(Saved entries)
....

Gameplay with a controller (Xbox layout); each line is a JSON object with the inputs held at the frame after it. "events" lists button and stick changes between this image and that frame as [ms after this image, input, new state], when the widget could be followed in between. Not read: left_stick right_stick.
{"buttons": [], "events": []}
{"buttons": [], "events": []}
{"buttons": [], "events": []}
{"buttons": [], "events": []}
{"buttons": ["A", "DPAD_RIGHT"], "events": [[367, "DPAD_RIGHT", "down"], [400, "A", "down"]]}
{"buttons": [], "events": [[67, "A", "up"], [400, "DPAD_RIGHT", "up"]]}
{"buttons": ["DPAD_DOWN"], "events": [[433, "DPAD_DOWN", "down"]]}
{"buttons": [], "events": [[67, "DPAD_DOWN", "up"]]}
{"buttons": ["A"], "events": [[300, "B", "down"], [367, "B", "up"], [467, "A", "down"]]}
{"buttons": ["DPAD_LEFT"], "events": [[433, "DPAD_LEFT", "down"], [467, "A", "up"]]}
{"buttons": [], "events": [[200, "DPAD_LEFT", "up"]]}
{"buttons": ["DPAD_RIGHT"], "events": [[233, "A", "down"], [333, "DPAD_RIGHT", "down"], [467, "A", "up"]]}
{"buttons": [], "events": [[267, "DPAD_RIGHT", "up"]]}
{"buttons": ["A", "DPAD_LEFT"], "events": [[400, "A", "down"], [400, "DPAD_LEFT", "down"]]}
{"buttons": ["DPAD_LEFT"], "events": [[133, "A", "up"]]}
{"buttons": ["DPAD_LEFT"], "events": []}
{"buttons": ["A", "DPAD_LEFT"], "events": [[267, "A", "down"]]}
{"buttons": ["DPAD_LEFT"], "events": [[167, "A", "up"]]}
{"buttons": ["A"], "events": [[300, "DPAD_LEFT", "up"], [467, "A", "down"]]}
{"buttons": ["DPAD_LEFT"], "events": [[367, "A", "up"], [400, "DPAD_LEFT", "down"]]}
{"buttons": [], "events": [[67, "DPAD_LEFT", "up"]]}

....

■ **Aim of the exercise**
Write the entries out a second time. Match them exactly.

■ **Exercise result**
Gameplay with a controller (Xbox layout); each line is a JSON object with the inputs held at the frame after it. "events" lists button and stick changes between this image and that frame as [ms after this image, input, new state], when the widget could be followed in between. Not read: left_stick right_stick.
{"buttons": [], "events": []}
{"buttons": [], "events": []}
{"buttons": [], "events": []}
{"buttons": [], "events": []}
{"buttons": ["A", "DPAD_RIGHT"], "events": [[367, "DPAD_RIGHT", "down"], [400, "A", "down"]]}
{"buttons": [], "events": [[67, "A", "up"], [400, "DPAD_RIGHT", "up"]]}
{"buttons": ["DPAD_DOWN"], "events": [[433, "DPAD_DOWN", "down"]]}
{"buttons": [], "events": [[67, "DPAD_DOWN", "up"]]}
{"buttons": ["A"], "events": [[300, "B", "down"], [367, "B", "up"], [467, "A", "down"]]}
{"buttons": ["DPAD_LEFT"], "events": [[433, "DPAD_LEFT", "down"], [467, "A", "up"]]}
{"buttons": [], "events": [[200, "DPAD_LEFT", "up"]]}
{"buttons": ["DPAD_RIGHT"], "events": [[233, "A", "down"], [333, "DPAD_RIGHT", "down"], [467, "A", "up"]]}
{"buttons": [], "events": [[267, "DPAD_RIGHT", "up"]]}
{"buttons": ["A", "DPAD_LEFT"], "events": [[400, "A", "down"], [400, "DPAD_LEFT", "down"]]}
{"buttons": ["DPAD_LEFT"], "events": [[133, "A", "up"]]}
{"buttons": ["DPAD_LEFT"], "events": []}
{"buttons": ["A", "DPAD_LEFT"], "events": [[267, "A", "down"]]}
{"buttons": ["DPAD_LEFT"], "events": [[167, "A", "up"]]}
{"buttons": ["A"], "events": [[300, "DPAD_LEFT", "up"], [467, "A", "down"]]}
{"buttons": ["DPAD_LEFT"], "events": [[367, "A", "up"], [400, "DPAD_LEFT", "down"]]}
{"buttons": [], "events": [[67, "DPAD_LEFT", "up"]]}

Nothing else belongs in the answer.